**Instructions to follow**
These entries are to be retyped in full, word for word.

**Exercise data**

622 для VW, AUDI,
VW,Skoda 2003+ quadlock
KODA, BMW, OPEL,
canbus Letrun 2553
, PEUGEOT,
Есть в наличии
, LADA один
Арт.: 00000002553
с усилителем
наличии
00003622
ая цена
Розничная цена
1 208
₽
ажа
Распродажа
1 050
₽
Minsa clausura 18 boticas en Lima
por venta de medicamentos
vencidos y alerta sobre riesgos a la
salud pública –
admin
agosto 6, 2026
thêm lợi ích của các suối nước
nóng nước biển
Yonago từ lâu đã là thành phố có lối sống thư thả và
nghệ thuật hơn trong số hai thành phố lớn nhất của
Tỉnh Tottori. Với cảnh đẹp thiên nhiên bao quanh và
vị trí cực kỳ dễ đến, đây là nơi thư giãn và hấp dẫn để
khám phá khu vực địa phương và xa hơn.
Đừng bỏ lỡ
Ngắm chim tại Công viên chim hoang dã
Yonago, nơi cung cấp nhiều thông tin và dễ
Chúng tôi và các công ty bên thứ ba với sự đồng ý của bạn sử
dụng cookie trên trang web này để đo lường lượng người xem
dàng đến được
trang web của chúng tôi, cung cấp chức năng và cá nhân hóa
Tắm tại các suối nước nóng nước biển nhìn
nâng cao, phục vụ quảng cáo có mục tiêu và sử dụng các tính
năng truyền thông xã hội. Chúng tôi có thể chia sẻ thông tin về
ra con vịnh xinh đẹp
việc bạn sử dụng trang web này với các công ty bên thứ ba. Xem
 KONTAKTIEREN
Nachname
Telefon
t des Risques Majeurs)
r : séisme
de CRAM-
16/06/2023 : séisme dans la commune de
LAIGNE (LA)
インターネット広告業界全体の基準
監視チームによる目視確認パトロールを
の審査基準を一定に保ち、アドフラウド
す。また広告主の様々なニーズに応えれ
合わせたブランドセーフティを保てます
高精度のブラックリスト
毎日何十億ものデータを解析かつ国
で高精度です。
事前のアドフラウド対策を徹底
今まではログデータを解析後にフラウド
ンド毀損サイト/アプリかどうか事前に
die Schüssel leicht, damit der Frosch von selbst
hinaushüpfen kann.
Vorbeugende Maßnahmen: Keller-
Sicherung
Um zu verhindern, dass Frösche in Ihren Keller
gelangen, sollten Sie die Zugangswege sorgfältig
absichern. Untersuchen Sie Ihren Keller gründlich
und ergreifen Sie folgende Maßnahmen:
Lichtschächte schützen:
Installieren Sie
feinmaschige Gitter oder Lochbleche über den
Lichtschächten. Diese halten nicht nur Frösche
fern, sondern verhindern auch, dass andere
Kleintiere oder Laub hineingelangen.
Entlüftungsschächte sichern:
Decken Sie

**Answer to this problem**
622 для VW, AUDI,
VW,Skoda 2003+ quadlock
KODA, BMW, OPEL,
canbus Letrun 2553
, PEUGEOT,
Есть в наличии
, LADA один
Арт.: 00000002553
с усилителем
наличии
00003622
ая цена
Розничная цена
1 208
₽
ажа
Распродажа
1 050
₽
Minsa clausura 18 boticas en Lima
por venta de medicamentos
vencidos y alerta sobre riesgos a la
salud pública –
admin
agosto 6, 2026
thêm lợi ích của các suối nước
nóng nước biển
Yonago từ lâu đã là thành phố có lối sống thư thả và
nghệ thuật hơn trong số hai thành phố lớn nhất của
Tỉnh Tottori. Với cảnh đẹp thiên nhiên bao quanh và
vị trí cực kỳ dễ đến, đây là nơi thư giãn và hấp dẫn để
khám phá khu vực địa phương và xa hơn.
Đừng bỏ lỡ
Ngắm chim tại Công viên chim hoang dã
Yonago, nơi cung cấp nhiều thông tin và dễ
Chúng tôi và các công ty bên thứ ba với sự đồng ý của bạn sử
dụng cookie trên trang web này để đo lường lượng người xem
dàng đến được
trang web của chúng tôi, cung cấp chức năng và cá nhân hóa
Tắm tại các suối nước nóng nước biển nhìn
nâng cao, phục vụ quảng cáo có mục tiêu và sử dụng các tính
năng truyền thông xã hội. Chúng tôi có thể chia sẻ thông tin về
ra con vịnh xinh đẹp
việc bạn sử dụng trang web này với các công ty bên thứ ba. Xem
 KONTAKTIEREN
Nachname
Telefon
t des Risques Majeurs)
r : séisme
de CRAM-
16/06/2023 : séisme dans la commune de
LAIGNE (LA)
インターネット広告業界全体の基準
監視チームによる目視確認パトロールを
の審査基準を一定に保ち、アドフラウド
す。また広告主の様々なニーズに応えれ
合わせたブランドセーフティを保てます
高精度のブラックリスト
毎日何十億ものデータを解析かつ国
で高精度です。
事前のアドフラウド対策を徹底
今まではログデータを解析後にフラウド
ンド毀損サイト/アプリかどうか事前に
die Schüssel leicht, damit der Frosch von selbst
hinaushüpfen kann.
Vorbeugende Maßnahmen: Keller-
Sicherung
Um zu verhindern, dass Frösche in Ihren Keller
gelangen, sollten Sie die Zugangswege sorgfältig
absichern. Untersuchen Sie Ihren Keller gründlich
und ergreifen Sie folgende Maßnahmen:
Lichtschächte schützen:
Installieren Sie
feinmaschige Gitter oder Lochbleche über den
Lichtschächten. Diese halten nicht nur Frösche
fern, sondern verhindern auch, dass andere
Kleintiere oder Laub hineingelangen.
Entlüftungsschächte sichern:
Decken Sie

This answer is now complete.